There are several source code files of a program. File file_a.c has an array in the global scope, and a function is provided that returns a pointer to its beginning:
static int buffer[10];
int *get_buf_addr(void) {
return buffer;
}
In this file, for example, the array "buffer" is filled with data, and the function get_buf_addr()
is called from another translation unit file_b.c to separate the levels of abstraction of the program.
Somewhere in file_b.c, get_buf_addr()
is called to read data from the received buffer address and send it where it needs to go.
Do I understand correctly that after the call:
int *buf = get_buf_addr();
I am formally not allowed to move "forward" or "backward" by the pointer, as if the compiler no know that these addresses belong to the same array? I turned to the standard, paragraph 6.5.6 Additive operators:
... If the pointer operand and the result do not point to elements of the same array object or one past the last element of the array object, the behavior is undefined." And in the same paragraph:
For the purposes of these operators, a pointer to an object that is not an element of an array behaves the same as a pointer to the first element of an array of length one with the type of the object as its element type."
That is, formally, at the point of calling int *buf = get_buf_addr();
the compiler does not know whether buf points to a single object (not an array) of type int, or to an array of such objects (and if to an array, how long is this array?). I assume that a strictly conforming compiler should treat such a pointer as a pointer to a single int object. So, point 9 quoted above applies, and further arithmetic on such pointers with subsequent access (e.g. UART->FIFO = buf[5];
) is undefined behavior.
char *
pointers, does that change the situation?The C behavior for pointer arithmetic is defined in terms of the object that the pointer points to. It has nothing to do with the identifier that names the object.
In C, what people commonly call a variable is an identifier combined with an object. int c = 0;
defines a variable with the name (identifier) c
and memory for an int
(an object). However, you can have objects with no identifiers (malloc
provides memory in which you can create objects, using pointers), and you can have identifiers that do not refer to objects (a name might refer to a type or a function or something else).
The rules for pointer arithmetic, in C 2024 6.5.7, are entirely defined in terms of the pointed-to object (an array element and the array it is in). In this code:
int *p = malloc(10 * sizeof *p);
for (int i = 0; i < 10; ++i)
p[i] = i*i;
int *q = p + 3;
the p + 3
is defined because p
points to an element in an array of 10 int
, even though that array has no name. (p
points into the array, but there is no identifier for the array itself).

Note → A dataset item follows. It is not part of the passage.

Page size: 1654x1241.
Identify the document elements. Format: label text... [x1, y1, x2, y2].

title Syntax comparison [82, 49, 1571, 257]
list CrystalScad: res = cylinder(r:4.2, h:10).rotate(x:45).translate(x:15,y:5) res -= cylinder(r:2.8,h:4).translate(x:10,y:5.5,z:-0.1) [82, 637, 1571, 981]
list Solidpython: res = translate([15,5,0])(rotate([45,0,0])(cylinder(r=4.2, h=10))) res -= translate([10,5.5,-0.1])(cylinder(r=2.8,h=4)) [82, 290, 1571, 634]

If one translation unit receives a pointer from another translation unit, all that matters for pointer arithmetic is whether the pointed-to object satisfies the requirements of pointer arithmetic. Whether names are known or even exist is irrelevant.
Further, the rules for pointer arithmetic say nothing about whether any information about the objects is present in the translation unit containing the arithmetic. If one translation unit creates an object, and another translation unit performs defined arithmetic on pointers related to that object, the C implementation must make the arithmetic work.